## Task
Wherever the listing holds a picture, leave it out, and copy the remainder exactly.

*** Information shown ***

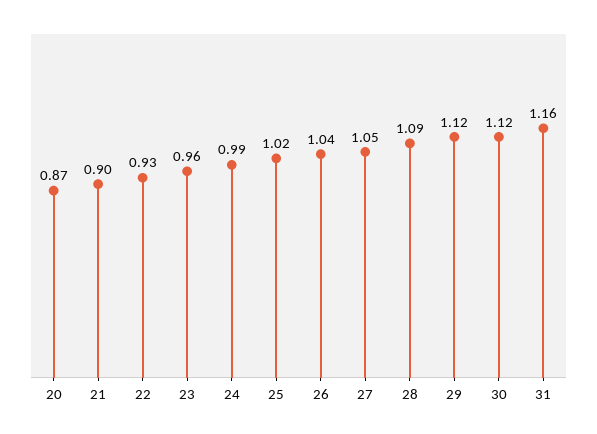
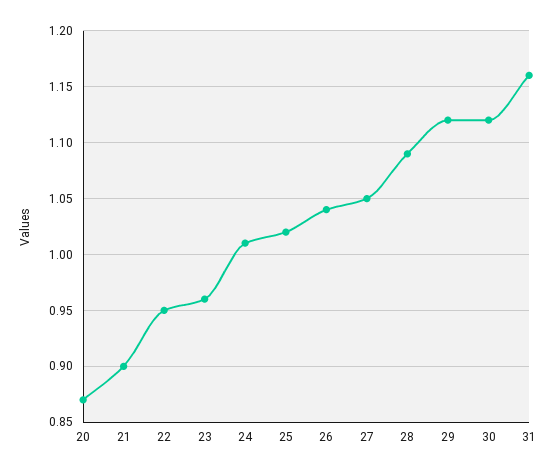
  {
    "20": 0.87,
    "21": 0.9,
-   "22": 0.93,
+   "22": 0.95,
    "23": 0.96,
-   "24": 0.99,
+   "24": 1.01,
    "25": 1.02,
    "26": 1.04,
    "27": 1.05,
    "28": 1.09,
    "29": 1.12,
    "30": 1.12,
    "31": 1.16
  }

*** End of Information shown ***

## Answer section
  {
    "20": 0.87,
    "21": 0.9,
-   "22": 0.93,
+   "22": 0.95,
    "23": 0.96,
-   "24": 0.99,
+   "24": 1.01,
    "25": 1.02,
    "26": 1.04,
    "27": 1.05,
    "28": 1.09,
    "29": 1.12,
    "30": 1.12,
    "31": 1.16
  }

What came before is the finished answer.